» **ENTRIES SUPPLIED**:
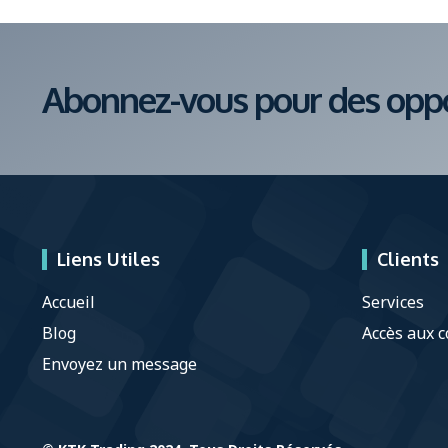
Abonnez-vous pour des oppor
Liens Utiles
Clients
Accueil
Services
Blog
Accès aux c
Envoyez un message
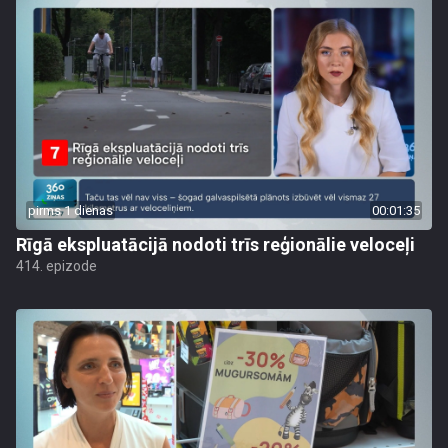
pirms 1 dienas
00:01:35
Rīgā ekspluatācijā nodoti trīs reģionālie veloceļi
414. epizode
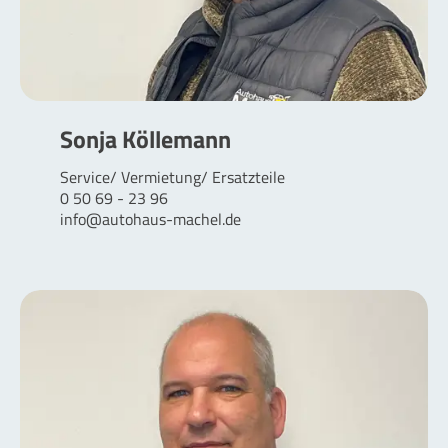
Sonja Köllemann
Service/ Vermietung/ Ersatzteile
0 50 69 - 23 96
info@autohaus-machel.de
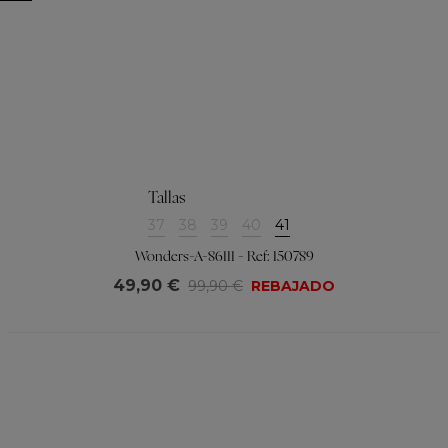
Tallas
37
38
39
40
41
Wonders-A-86111 - Ref: 150789
49,90 €
99,90 €
REBAJADO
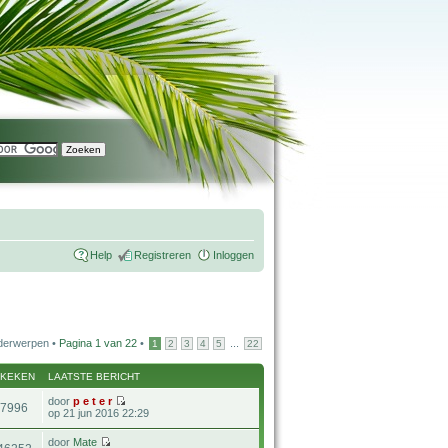
Help
Registreren
Inloggen
derwerpen •
Pagina
1
van
22
•
...
1
2
3
4
5
22
EKEKEN
LAATSTE BERICHT
door
p e t e r
77996
op 21 jun 2016 22:29
door
Mate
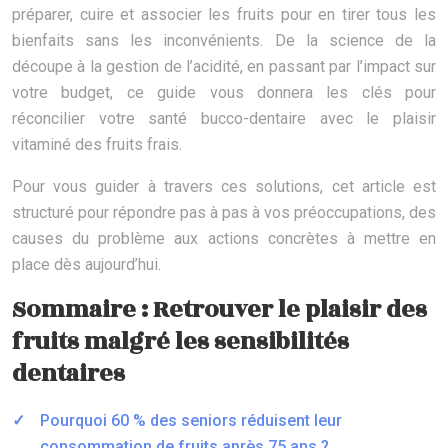
préparer, cuire et associer les fruits pour en tirer tous les
bienfaits sans les inconvénients. De la science de la
découpe à la gestion de l’acidité, en passant par l’impact sur
votre budget, ce guide vous donnera les clés pour
réconcilier votre santé bucco-dentaire avec le plaisir
vitaminé des fruits frais.
Pour vous guider à travers ces solutions, cet article est
structuré pour répondre pas à pas à vos préoccupations, des
causes du problème aux actions concrètes à mettre en
place dès aujourd’hui.
Sommaire : Retrouver le plaisir des
fruits malgré les sensibilités
dentaires
Pourquoi 60 % des seniors réduisent leur
consommation de fruits après 75 ans ?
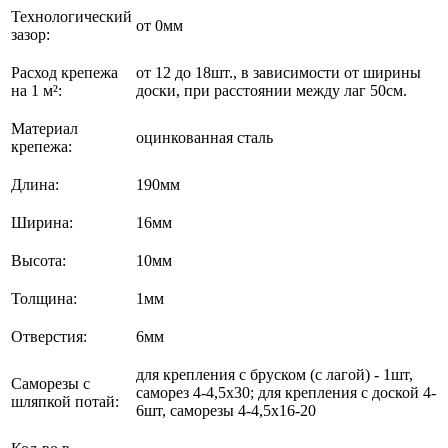
Технологический
от 0мм
зазор:
Расход крепежа
от 12 до 18шт., в зависимости от ширины
на 1 м²:
доски, при расстоянии между лаг 50см.
Материал
оцинкованная сталь
крепежа:
Длина:
190мм
Ширина:
16мм
Высота:
10мм
Толщина:
1мм
Отверстия:
6мм
для крепления с бруском (с лагой) - 1шт,
Саморезы с
саморез 4-4,5х30; для крепления с доской 4-
шляпкой потай:
6шт, саморезы 4-4,5х16-20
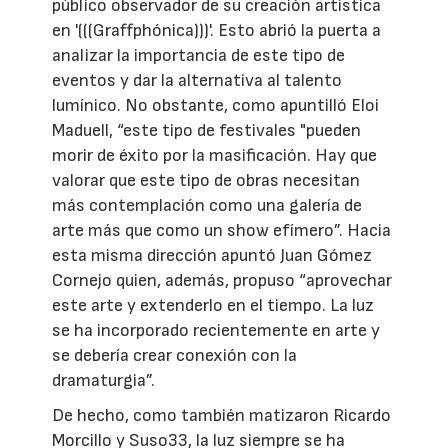
público observador de su creación artística
en '(((Graffphónica)))'. Esto abrió la puerta a
analizar la importancia de este tipo de
eventos y dar la alternativa al talento
lumínico. No obstante, como apuntilló Eloi
Maduell, “este tipo de festivales "pueden
morir de éxito por la masificación. Hay que
valorar que este tipo de obras necesitan
más contemplación como una galería de
arte más que como un show efímero”. Hacia
esta misma dirección apuntó Juan Gómez
Cornejo quien, además, propuso “aprovechar
este arte y extenderlo en el tiempo. La luz
se ha incorporado recientemente en arte y
se debería crear conexión con la
dramaturgia”.
De hecho, como también matizaron Ricardo
Morcillo y Suso33, la luz siempre se ha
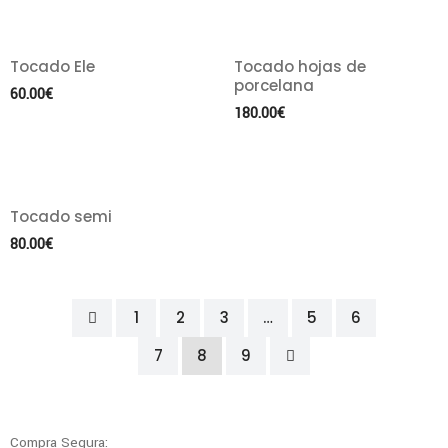
Tocado Ele
Tocado hojas de
porcelana
60.00
€
180.00
€
Tocado semi
80.00
€
1
2
3
…
5
6
7
8
9
Compra Segura:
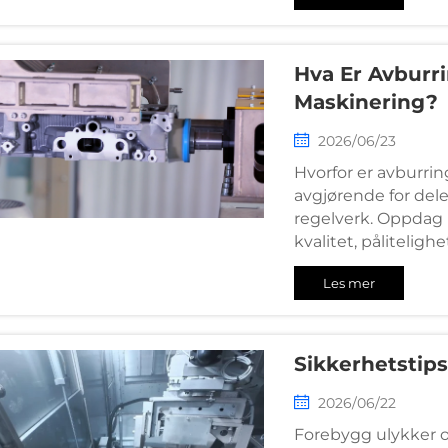
Hva Er Avburr
Maskinering?
2026/06/23
Hvorfor er avburrin
avgjørende for dele
regelverk. Oppdag 
kvalitet, pålitelig
mer.
Les mer
Sikkerhetstips
2026/06/22
Forebygg ulykker o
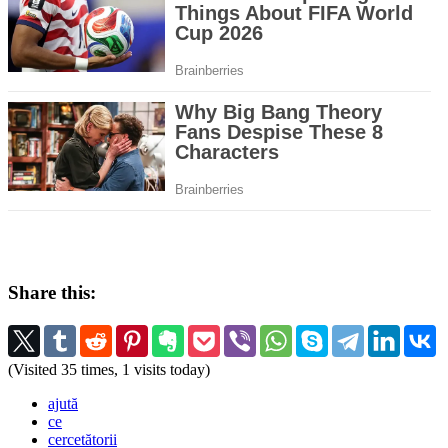
Share this:
(Visited 35 times, 1 visits today)
ajută
ce
cercetătorii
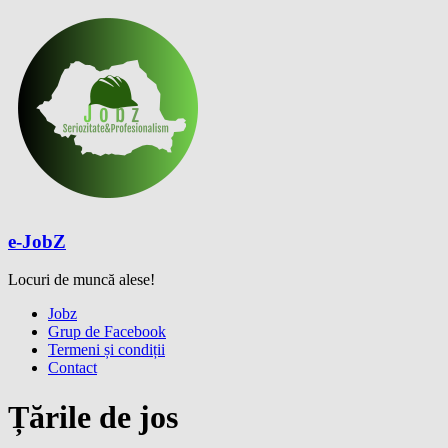
Skip
to
content
e-JobZ
Locuri de muncă alese!
Meniu
Jobz
Grup de Facebook
Termeni și condiții
Contact
Țările de jos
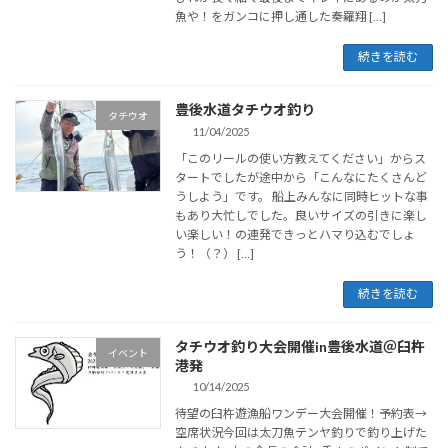
魚や！をガンコに押し通した奏羅翔 […]
続きを読む
豊後水道タチウオ釣り
タチウオ
11/04/2025
「このリールの使い方教えてください」からス
タートでしたが途中から「こんなにたくさんど
うしよう」です。 船上みんなに同時ヒットな事
もあり大忙しでした。良いサイズの引きに楽し
い楽しい！の連発できっとハマり込むでしょ
う！（？） […]
続きを読む
タチウオ釣り大会開催in豊後水道＠臼杵
イベント
港発
10/14/2025
待望の臼杵遊漁船ワンデー大会開催！予約表→
空席状況今回は太刀魚テンヤ釣りで釣り上げた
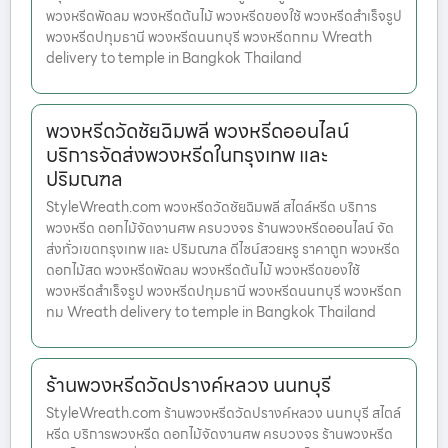
พวงหรีดพัดลม พวงหรีดต้นไม้ พวงหรีดของใช้ พวงหรีดสำเร็จรูป
พวงหรีดปทุมธานี พวงหรีดนนทบุรี พวงหรีดกทม Wreath
delivery to temple in Bangkok Thailand
พวงหรีดวัดชัยฉิมพลี พวงหรีดออนไลน์
บริการจัดส่งพวงหรีดในกรุงเทพ และ
ปริมณฑล
StyleWreath.com พวงหรีดวัดชัยฉิมพลี สไตล์หรีด บริการ
พวงหรีด ดอกไม้จัดงานศพ ครบวงจร ร้านพวงหรีดออนไลน์ จัด
ส่งทั่วเขตกรุงเทพ และ ปริมณฑล ดีไซน์สวยหรู ราคาถูก พวงหรีด
ดอกไม้สด พวงหรีดพัดลม พวงหรีดต้นไม้ พวงหรีดของใช้
พวงหรีดสำเร็จรูป พวงหรีดปทุมธานี พวงหรีดนนทบุรี พวงหรีดก
ทม Wreath delivery to temple in Bangkok Thailand
ร้านพวงหรีดวัดปรางค์หลวง นนทบุรี
StyleWreath.com ร้านพวงหรีดวัดปรางค์หลวง นนทบุรี สไตล์
หรีด บริการพวงหรีด ดอกไม้จัดงานศพ ครบวงจร ร้านพวงหรีด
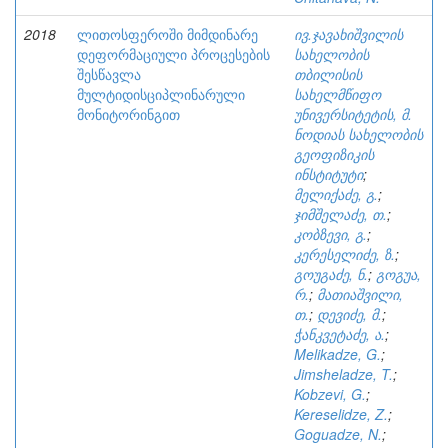
2018
ლითოსფეროში მიმდინარე
ივ.ჯავახიშვილის
დეფორმაციული პროცესების
სახელობის
შესწავლა
თბილისის
მულტიდისციპლინარული
სახელმწიფო
მონიტორინგით
უნივერსიტეტის, მ.
ნოდიას სახელობის
გეოფიზიკის
ინსტიტუტი
;
მელიქაძე, გ.
;
ჯიმშელაძე, თ.
;
კობზევი, გ.
;
კერესელიძე, ზ.
;
გოუგაძე, ნ.
;
გოგუა,
რ.
;
მათიაშვილი,
თ.
;
დევიძე, მ.
;
ჭანკვეტაძე, ა.
;
Melikadze, G.
;
Jimsheladze, T.
;
Kobzevi, G.
;
Kereselidze, Z.
;
Goguadze, N.
;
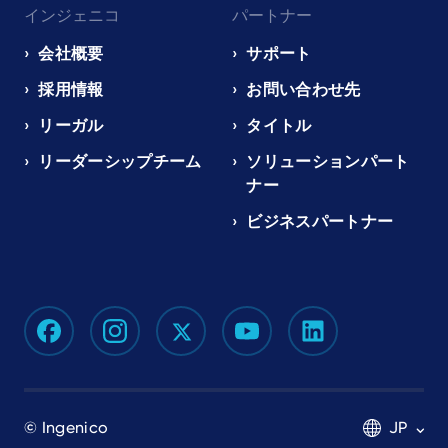
インジェニコ
パートナー
会社概要
サポート
採用情報
お問い合わせ先
リーガル
タイトル
リーダーシップチーム
ソリューションパート
ナー
ビジネスパートナー
© Ingenico
JP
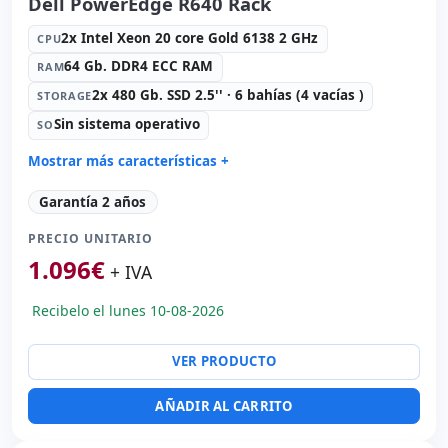
Dell PowerEdge R640 Rack
2x Intel Xeon 20 core Gold 6138 2 GHz
CPU
64 Gb. DDR4 ECC RAM
RAM
2x 480 Gb. SSD 2.5'' · 6 bahías (4 vacías )
STORAGE
Sin sistema operativo
SO
Mostrar más características +
Connectivity:
2x RJ-45
Garantía 2 años
Formato:
Rack (1U)
PRECIO UNITARIO
Red:
Gigabit Ethernet Quad Port
1.096
€
Puertos:
4x USB 2.0 · USB-C
+ IVA
Alimentación:
2x Fuentes de alimentación (Hotplug)
Recibelo el lunes 10-08-2026
Otros:
Embalaje hR
Dimensiones:
74.5x48.5x4.5 cm.
VER PRODUCTO
Peso:
13.60 Kg.
AÑADIR AL CARRITO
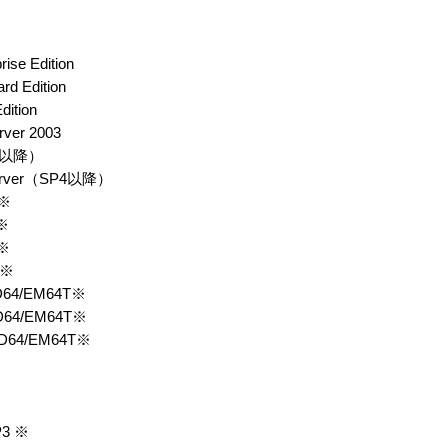
ise Edition
rd Edition
dition
rver 2003
SP4以降）
 Server（SP4以降）
 ※
6※
6※
6※
AMD64/EM64T※
AMD64/EM64T※
 AMD64/EM64T※
P3 ※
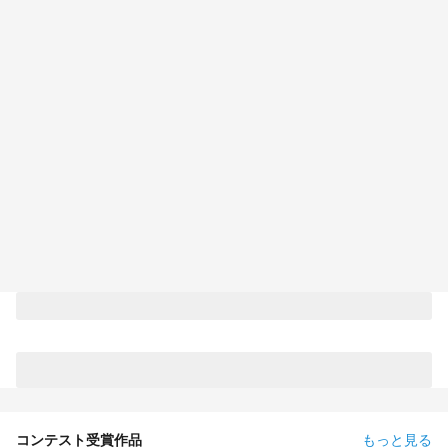
コンテスト受賞作品
もっと見る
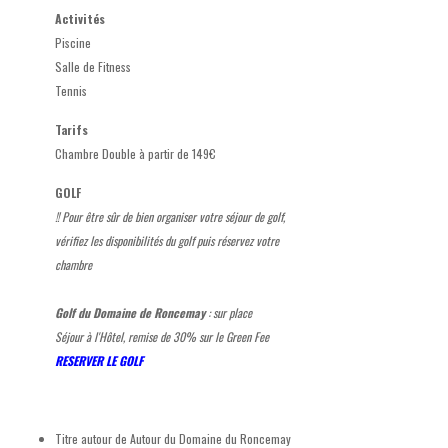
Activités
Piscine
Salle de Fitness
Tennis
Tarifs
Chambre Double à partir de 149€
GOLF
!! Pour être sûr de bien organiser votre séjour de golf,
vérifiez les disponibilités du golf puis réservez votre
chambre
Golf du Domaine de Roncemay
: sur place
Séjour à l'Hôtel, remise de 30% sur le Green Fee
RESERVER LE GOLF
Titre autour de
Autour du Domaine du Roncemay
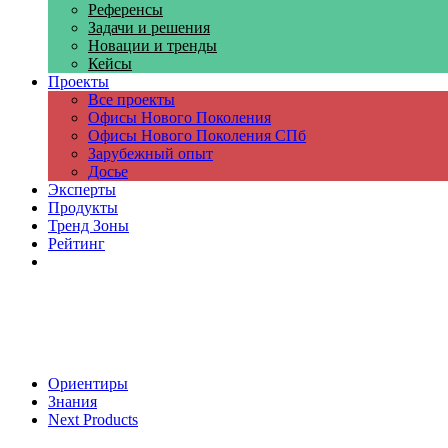
Референсы
Задачи и решения
Новации и тренды
Кейсы
Проекты
Все проекты
Офисы Нового Поколения
Офисы Нового Поколения СПб
Зарубежный опыт
Досье
Эксперты
Продукты
Тренд Зоны
Рейтинг
Компании
Ориентиры
Знания
Next Products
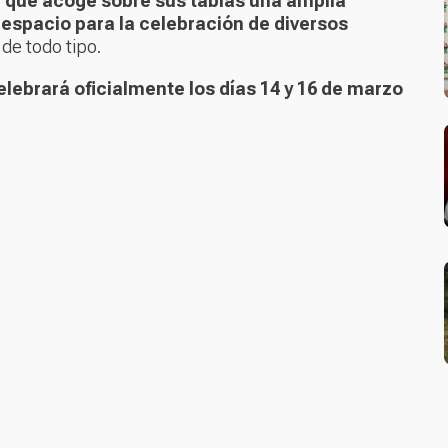
l que acoge sobre sus tablas una amplia
espacio para la celebración de diversos
de todo tipo.
elebrará oficialmente los días 14 y 16 de marzo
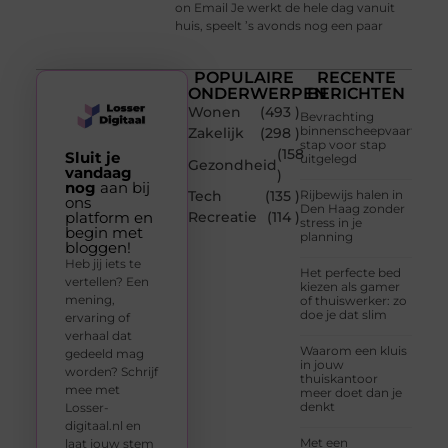
on Email Je werkt de hele dag vanuit
huis, speelt ’s avonds nog een paar
POPULAIRE
RECENTE
ONDERWERPEN
BERICHTEN
Wonen
(493 )
Bevrachting
binnenscheepvaart
Zakelijk
(298 )
stap voor stap
(158
Sluit je
uitgelegd
Gezondheid
vandaag
)
nog
aan bij
Tech
(135 )
Rijbewijs halen in
ons
Den Haag zonder
platform en
Recreatie
(114 )
stress in je
begin met
planning
bloggen!
Heb jij iets te
Het perfecte bed
vertellen? Een
kiezen als gamer
mening,
of thuiswerker: zo
doe je dat slim
ervaring of
verhaal dat
Waarom een kluis
gedeeld mag
in jouw
worden? Schrijf
thuiskantoor
mee met
meer doet dan je
denkt
Losser-
digitaal.nl en
Met een
laat jouw stem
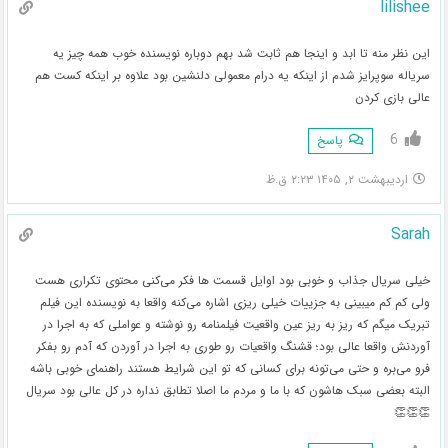
lilishee
این نظر منه تا ابد و اینجا هم ثابت شد بهم دوباره نویسنده خوب همه چیز یه
سریاله سوپرایز شدم از اینکه یه درام معمولی دلنشین بود علاوه بر اینکه کست هم
عالی بازی کردن
6
پاسخ
اردیبهشت ۲, ۱۴۰۵ ۲:۲۳ ق.ظ
Sarah
خیلی سریال جذاب و خوبی بود اوایل قسمت ها فکر می‌کنی محتوی تکراری هست
ولی کم کم میبینی به جزییات خیلی ریزی اشاره می‌کنه واقعا به نویسنده این فیلم
تبریک میگم که ریز به ریز عین واقعیت فیلمنامه رو نوشته و عواملی که به اجرا در
آوردنش واقعا عالی بود؛ قشنگ واقعیات رو طوری به اجرا در آوردن که آدم رو بفکر
فرو می‌بره و حتی می‌تونه برای کسانی که تو این شرایط هستند راهنمای خوبی باشه
البته بعضی سبک هاشون که با ما و مردم ما اصلا تطابق نداره در کل عالی بود سریال
👏👏👏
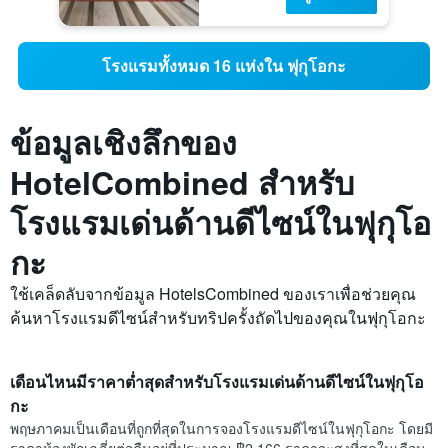
โรงแรมทั้งหมด 16 แห่งใน ฟุกุโอกะ
ข้อมูลเชิงลึกของ
HotelCombined สำหรับ
โรงแรมเด่นด้านดีไซน์ในฟุกุโอ
กะ
ใช้เคล็ดลับจากข้อมูล HotelsCombined ของเราเพื่อช่วยคุณ
ค้นหาโรงแรมดีไซน์สำหรับทริปครั้งถัดไปของคุณในฟุกุโอกะ
เดือนไหนมีราคาต่ำสุดสำหรับโรงแรมเด่นด้านดีไซน์ในฟุกุโอ
กะ
พฤษภาคมเป็นเดือนที่ถูกที่สุดในการจองโรงแรมดีไซน์ในฟุกุโอกะ โดยมี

» **WORK ORDER**: Going by the data above, give back only the lines from the one containing "place dès aujourd’hui." through the one containing "доски, при расстоянии между лаг 50см.", exactly as they stand, both ends included and no images.

» **EXERCISE ANSWER**:
place dès aujourd’hui.
Sommaire : Retrouver le plaisir des
fruits malgré les sensibilités
dentaires
Pourquoi 60 % des seniors réduisent leur
consommation de fruits après 75 ans ?
Технологический
от 0мм
зазор:
Расход крепежа
от 12 до 18шт., в зависимости от ширины
на 1 м²:
доски, при расстоянии между лаг 50см.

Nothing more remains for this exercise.